Le château de Vincennes sera l’un des centres névralgiques de cette saison graffiti en accueillant une exposition introductive, qui associe images, documents et analyses, pour présenter et expliquer le corpus de graffitis du Centre des monuments nationaux et d’ailleurs.

L’exposition propose un parcours en 5 étapes, illustrant l’apparition des différentes formes du graffiti, son étude, ses exemples dans le château de Vincennes, ses messages, et son héritage. 

Les graffitis, des formes variées

Le graffiti n’est pas régulier et prévisible. Que ce soit sur sa forme, son support ou les thèmes qu’il aborde, il recouvre une grande variété de sujets et d’apparences. On le retrouve sous forme de symboles, de codes ou encore de dessins. Il est présent essentiellement sur des murs, mais aussi sur des briques, sur des tessons de vaisselle, voire sur le sol. Enfin, la gamme des thèmes qu’il aborde va de l’amour à la mort, en passant par la guerre ou la religion.

 

Photo : Graffiti sur les remparts extérieurs, château d’Angers

  

Les graffitis, un patrimoine en danger, un patrimoine regardé

L’exposition reviendra sur la découverte des premiers graffitis et leur transformation progressive en objet d’étude puis de conservation et de valorisation. Les historiens en ont fait une source, les sociologues en font une base d’analyse et certains arts en ont fait une source d’inspiration, un décor pour leurs œuvres, notamment pour des auteurs comme Victor Hugo. Textes et relevés techniques dialogueront pour montrer comment la connaissance et la préservation des graffitis ont permis leur intégration dans des univers artistiques variés.

  

QUELQUES GRAFFITIS DE VINCENNES

Dans les différents monuments, les graffitis racontent les différents usages du monument et ouvrent la voie à une meilleure connaissance des visiteurs et habitants du lieu. Quelques graffitis du parcours de Vincennes seront ainsi mis à l’honneur et associé à des documents qui permettent d’éclairer leurs conditions de réalisation et leur sens.

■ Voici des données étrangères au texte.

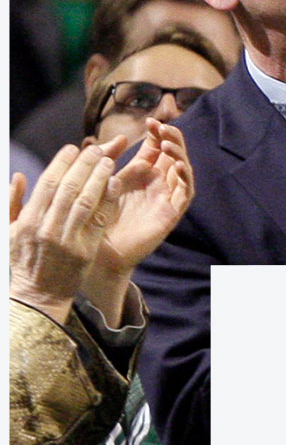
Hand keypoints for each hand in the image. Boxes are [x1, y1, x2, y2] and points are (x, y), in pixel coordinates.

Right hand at [9, 142, 121, 322]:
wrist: (39, 296)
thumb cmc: (22, 260)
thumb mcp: (8, 232)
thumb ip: (12, 203)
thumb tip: (20, 176)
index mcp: (28, 221)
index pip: (48, 184)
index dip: (62, 163)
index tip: (72, 148)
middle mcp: (47, 228)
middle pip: (70, 188)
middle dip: (84, 165)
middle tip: (96, 149)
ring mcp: (68, 239)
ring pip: (87, 200)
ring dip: (99, 177)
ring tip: (108, 160)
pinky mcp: (86, 250)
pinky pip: (100, 219)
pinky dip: (108, 199)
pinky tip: (115, 183)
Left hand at [82, 120, 195, 323]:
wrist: (99, 249)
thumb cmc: (98, 217)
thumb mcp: (103, 182)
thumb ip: (110, 161)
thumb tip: (119, 138)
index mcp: (142, 173)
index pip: (156, 147)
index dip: (157, 133)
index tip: (150, 121)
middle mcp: (158, 182)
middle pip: (174, 154)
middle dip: (172, 138)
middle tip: (163, 128)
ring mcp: (166, 197)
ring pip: (183, 170)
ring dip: (179, 155)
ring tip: (168, 145)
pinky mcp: (171, 213)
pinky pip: (185, 193)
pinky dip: (185, 178)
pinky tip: (176, 166)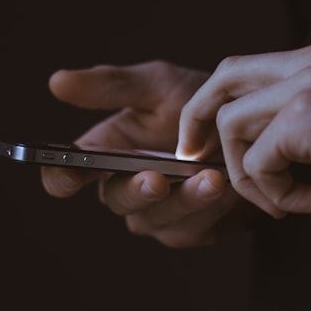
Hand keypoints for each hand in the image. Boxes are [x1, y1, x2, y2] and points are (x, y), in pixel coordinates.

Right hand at [42, 61, 244, 247]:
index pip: (67, 173)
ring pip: (155, 219)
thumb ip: (111, 85)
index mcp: (105, 152)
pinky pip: (192, 228)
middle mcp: (124, 187)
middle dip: (136, 191)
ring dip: (184, 201)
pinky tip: (230, 186)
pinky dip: (211, 208)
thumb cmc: (198, 101)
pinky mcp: (190, 229)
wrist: (253, 126)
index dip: (61, 177)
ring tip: (211, 177)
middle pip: (115, 201)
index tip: (68, 174)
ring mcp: (157, 213)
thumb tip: (56, 81)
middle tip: (156, 179)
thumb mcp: (158, 84)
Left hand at [176, 42, 310, 218]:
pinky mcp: (309, 119)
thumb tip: (268, 142)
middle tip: (196, 161)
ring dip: (248, 175)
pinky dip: (275, 194)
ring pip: (233, 125)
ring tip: (286, 202)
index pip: (246, 68)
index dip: (216, 104)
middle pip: (223, 79)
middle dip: (199, 122)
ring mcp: (309, 84)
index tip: (208, 143)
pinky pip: (258, 161)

Le graffiteur et ses messages

Choisir de graffiter, c’est vouloir s’exprimer. Mais les sujets abordés sont très nombreux et reflètent les préoccupations humaines à un moment donné. 

- (Se) raconter : chroniques de la vie d’un village, ou narration des aventures d’un prisonnier, le graffiti sert souvent à témoigner des événements, collectifs ou privés, qui perturbent la vie des hommes. Il se transforme aussi parfois en pense bête ou en passe-temps, pour tuer l’ennui, qu’on soit un enfant, un militaire en permission ou un prisonnier enfermé dans sa cellule. 

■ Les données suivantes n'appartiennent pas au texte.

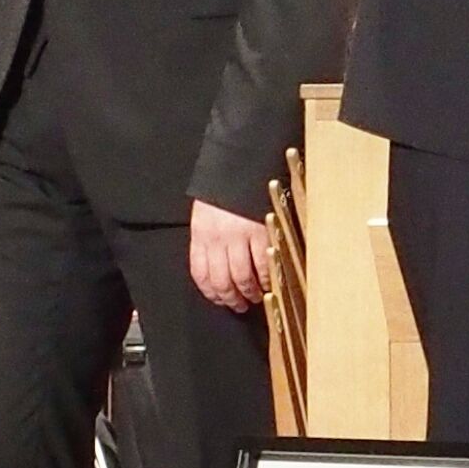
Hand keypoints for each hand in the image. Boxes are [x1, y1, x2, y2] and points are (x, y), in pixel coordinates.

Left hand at [188, 197, 272, 312]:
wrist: (244, 162)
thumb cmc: (226, 188)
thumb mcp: (206, 212)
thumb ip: (208, 238)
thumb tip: (216, 264)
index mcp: (201, 233)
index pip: (200, 273)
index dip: (209, 292)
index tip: (218, 299)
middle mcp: (218, 238)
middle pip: (221, 280)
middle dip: (229, 298)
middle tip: (238, 305)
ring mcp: (240, 237)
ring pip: (242, 278)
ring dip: (249, 293)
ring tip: (254, 297)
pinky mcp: (261, 233)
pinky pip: (263, 265)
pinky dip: (266, 279)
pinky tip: (268, 283)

- Militer : le graffiti dans son essence est acte de rébellion et d’affirmation d’une conviction. On peut en décliner deux angles : celui  de la religion, avec son lexique iconographique de croix, calvaires ou formes d’églises, mais aussi celui de la politique, avec des slogans repris sur les murs pour revendiquer ou défendre une cause. Un des exemples les plus marquants, au croisement de ces deux axes, est le « Register » attribuée à Marie Durand. 

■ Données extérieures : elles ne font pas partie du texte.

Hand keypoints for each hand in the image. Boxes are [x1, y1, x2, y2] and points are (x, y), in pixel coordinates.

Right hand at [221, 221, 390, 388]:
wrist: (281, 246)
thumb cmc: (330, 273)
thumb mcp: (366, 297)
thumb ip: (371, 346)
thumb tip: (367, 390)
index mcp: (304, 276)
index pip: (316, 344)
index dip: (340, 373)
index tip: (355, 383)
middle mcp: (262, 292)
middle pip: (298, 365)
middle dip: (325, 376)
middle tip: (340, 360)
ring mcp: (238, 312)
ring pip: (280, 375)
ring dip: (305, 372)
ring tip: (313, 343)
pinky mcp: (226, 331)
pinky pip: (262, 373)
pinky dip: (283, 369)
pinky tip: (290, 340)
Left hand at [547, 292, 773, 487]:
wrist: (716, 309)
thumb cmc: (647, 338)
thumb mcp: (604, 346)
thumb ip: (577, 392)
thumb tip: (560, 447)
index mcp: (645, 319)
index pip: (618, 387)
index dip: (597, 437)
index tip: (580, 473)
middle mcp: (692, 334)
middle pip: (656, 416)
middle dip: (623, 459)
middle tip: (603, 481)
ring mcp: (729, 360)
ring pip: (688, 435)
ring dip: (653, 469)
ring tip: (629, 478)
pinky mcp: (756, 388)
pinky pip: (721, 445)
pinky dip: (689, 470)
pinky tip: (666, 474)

- Créer : le graffiteur utilise souvent sa gravure ou ses dessins pour retranscrire ses émotions, ses fantasmes, son envie d’un ailleurs idéal ou fantasmé. Il illustre ainsi des formes féminines idéales, ou nous plonge dans un monde imaginaire. Le graffiti se rapproche ici de l’univers créatif et artistique.

 

Photo : graffiti représentant le temps qui passe, murs du Panthéon

 

Les graffitis, une inspiration moderne

Si le graffiti n’est pas nouveau, sa présence dans des œuvres d’art ou tout simplement dans notre quotidien s’est multiplié avec le temps. Dans des séries à succès, comme les Simpson, Sherlock, House of cards ou La Servante écarlate, le graffiti fait partie de l’histoire et devient même le sujet de certains épisodes.

Il marque aussi des scènes clés dans des films comme Harry Potter et la chambre des secrets, ou Batman, film dans lequel le Joker appose sa main verte sur des toiles, associant ainsi la référence historique des marques des hommes préhistoriques, la symbolique du vandale et son importation dans la culture populaire.

 

Photo : Graffiti représentant Mickey sur les murs de la caserne Archambault, Place forte de Mont-Dauphin.